The Period of Your Orbit

Section 5 visualization

Simple harmonic motion is periodic. The time it takes to complete one full cycle—from maximum displacement, through equilibrium, to maximum displacement in the opposite direction, and back—is the period T. For a mass on a spring, T = 2π√(m/k). The period depends on the mass and the spring constant. Change these parameters, and you change how fast the system oscillates.

Your period is being optimized. The platform adjusts the variables—notification frequency, content intensity, reward timing—to minimize T, to make you cycle faster. The goal is maximum oscillations per unit time. More cycles means more engagement, more ad impressions, more data points about your position and velocity in attention space.

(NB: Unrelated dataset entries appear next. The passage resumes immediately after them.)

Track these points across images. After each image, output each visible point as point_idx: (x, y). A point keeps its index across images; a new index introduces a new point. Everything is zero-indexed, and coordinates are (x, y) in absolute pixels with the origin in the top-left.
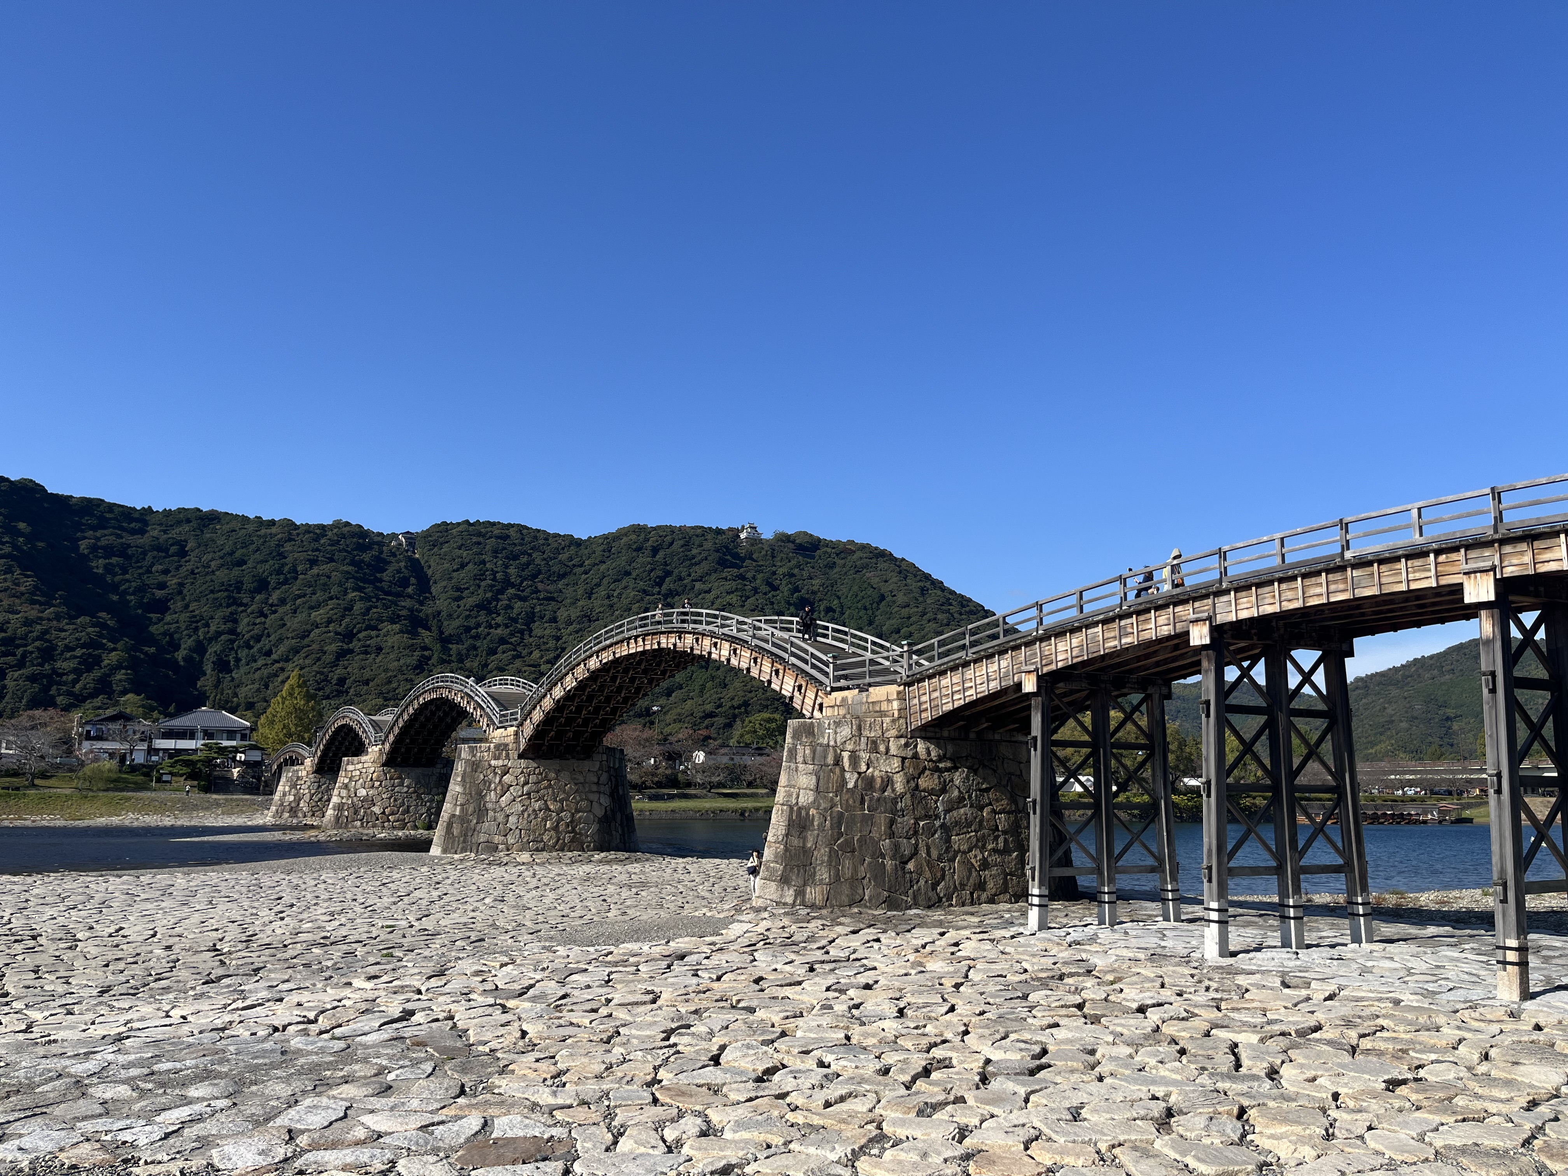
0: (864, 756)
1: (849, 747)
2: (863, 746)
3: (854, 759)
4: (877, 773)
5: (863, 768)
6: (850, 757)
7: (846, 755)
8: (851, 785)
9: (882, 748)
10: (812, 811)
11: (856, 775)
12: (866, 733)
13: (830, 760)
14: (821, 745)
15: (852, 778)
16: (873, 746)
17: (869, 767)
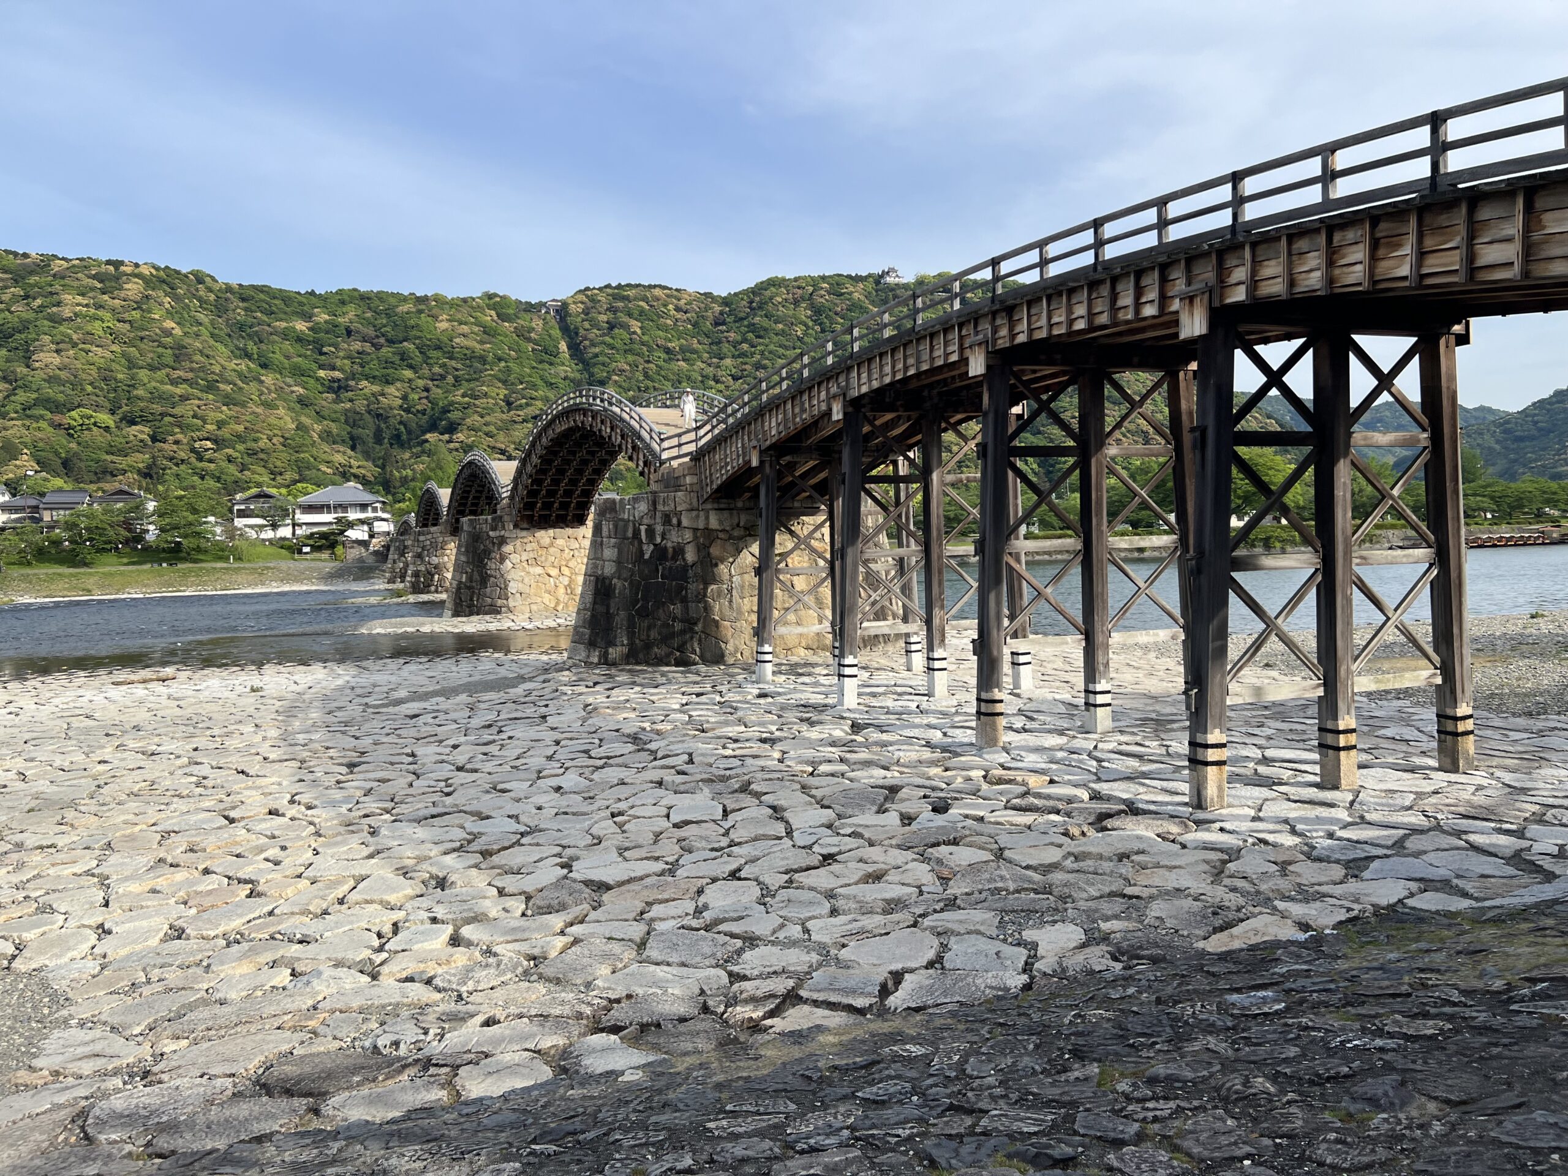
0: (659, 528)
1: (646, 521)
2: (658, 520)
3: (650, 532)
4: (669, 545)
5: (658, 540)
6: (647, 530)
7: (643, 528)
8: (647, 556)
9: (674, 521)
10: (615, 581)
11: (652, 547)
12: (660, 507)
13: (630, 534)
14: (623, 520)
15: (648, 550)
16: (667, 519)
17: (663, 538)
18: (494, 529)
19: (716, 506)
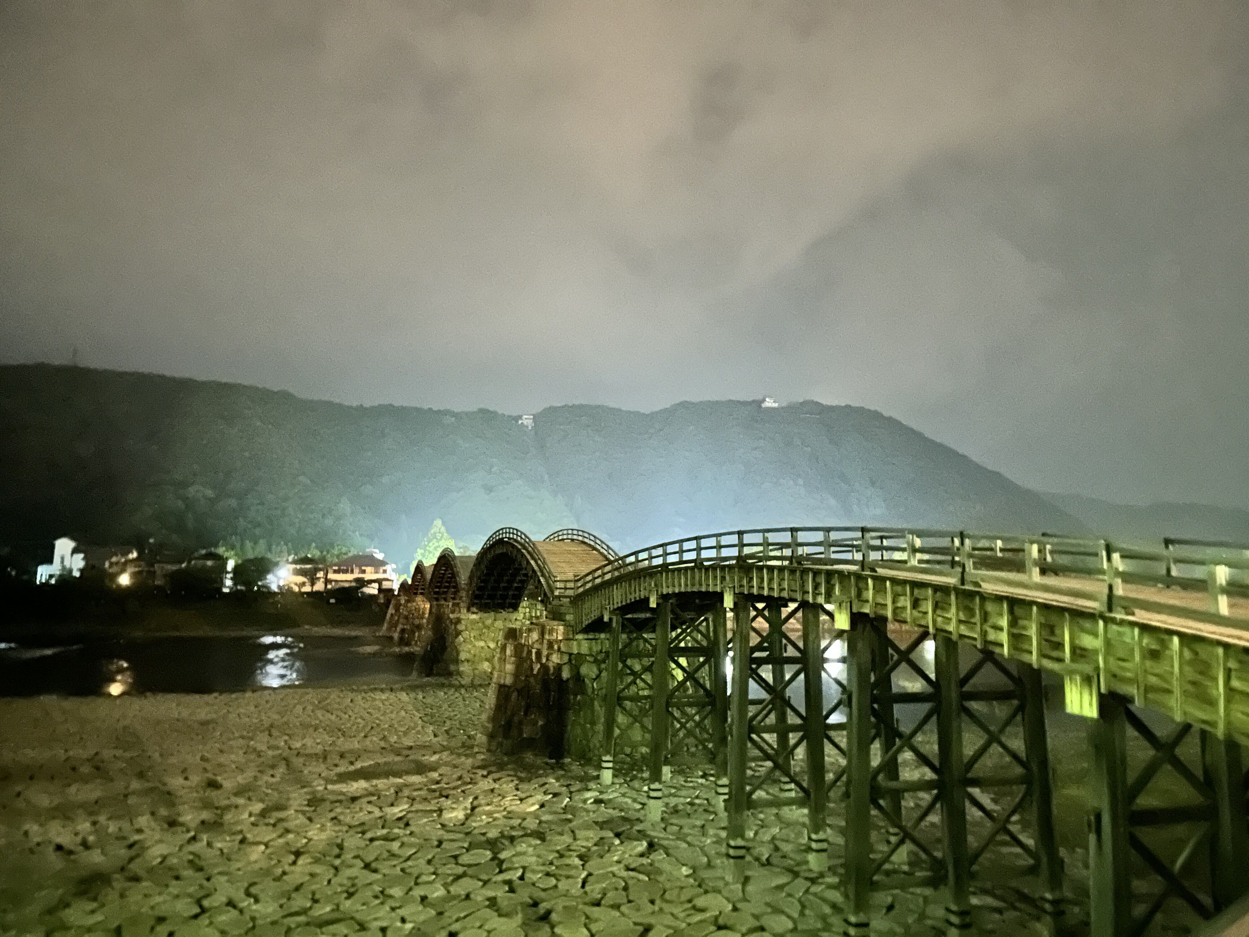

You might notice your cycles accelerating. What used to be a weekly swing from interest to disinterest now happens daily, then hourly. The period decreases. You oscillate faster. The spring constant has been tuned, the restoring force amplified, and you complete more cycles in the same amount of time, never traveling any further from equilibrium but moving more frantically within the same bounded space.

Breaking Orbit

In classical mechanics, escape from simple harmonic motion requires reaching escape velocity—moving fast enough that the restoring force can't pull you back. But here's what the equations reveal: for a spring, for a pendulum, for any simple harmonic oscillator, there is no escape velocity. The restoring force continues indefinitely. The potential energy well has no edge.

The only way out is to change the system itself. Cut the spring. Stop the driving force. Remove the mechanism that creates the restoring force in the first place. Uninstall isn't enough—the force persists through phantom vibrations, through muscle memory, through the absence itself. You have to change k, the spring constant. You have to reduce the proportionality between your displacement and the force pulling you back.

This means building friction back into your attention. Creating damping. Letting the oscillations decay naturally instead of being driven. It means accepting that equilibrium—true equilibrium—might feel like boredom at first, like hanging motionless when you're used to constant swing. But motionless isn't the same as dead. It's just not oscillating. It's finally being somewhere instead of perpetually returning.


Data emitted: 1,147 tokens of position and velocity vectors describing your bounded trajectory through attention space, forever returning to the same coordinates, mistaking oscillation for exploration, periodicity for freedom.